The input to the machine learning model consists of material property values and the model outputs dielectric breakdown. For our training data, dielectric breakdown of polymer thin films is experimentally measured using small area breakdown measurements [2] at multiple temperatures ranging from -100 °C to 100 °C. The input to our model are property data that are known to influence dielectric breakdown. Selecting a subset of our original feature space using variable selection algorithms, we train a machine learning model using gaussian process regression.

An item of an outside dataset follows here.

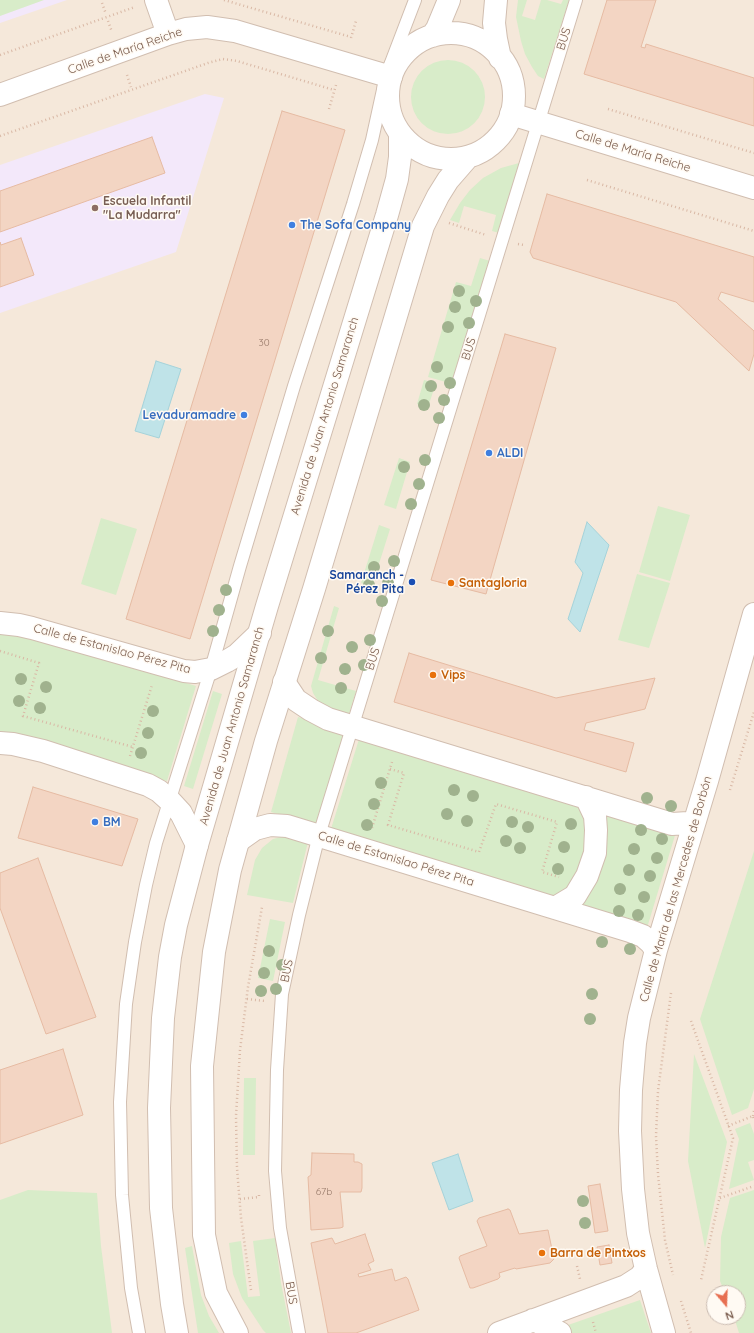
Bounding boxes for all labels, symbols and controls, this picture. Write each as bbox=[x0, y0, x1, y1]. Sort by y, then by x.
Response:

We test our model on unseen experimental data and find that it predicts dielectric breakdown of unseen polymers accurate to the experimental error of measurement. In addition we find that the underlying physics of the temperature dependence of dielectric breakdown is captured well in the training domain. Our model can be used to systematically search polymer spaces to accelerate discovery of high breakdown strength polymers.
References
[1] Zulkifli Ahmad (October 3rd 2012). Polymer Dielectric Materials, Dielectric Material, Marius Alexandru Silaghi, IntechOpen, DOI:10.5772/50638
[2] Rytoluoto, I., et al. ”Large-area dielectric breakdown performance of polymer films-part i: measurement method evaluation and statistical considerations on area-dependence.” IEEE Transactions on Dielectrics and Electrical Insulation 22.2 (2015): 689-700.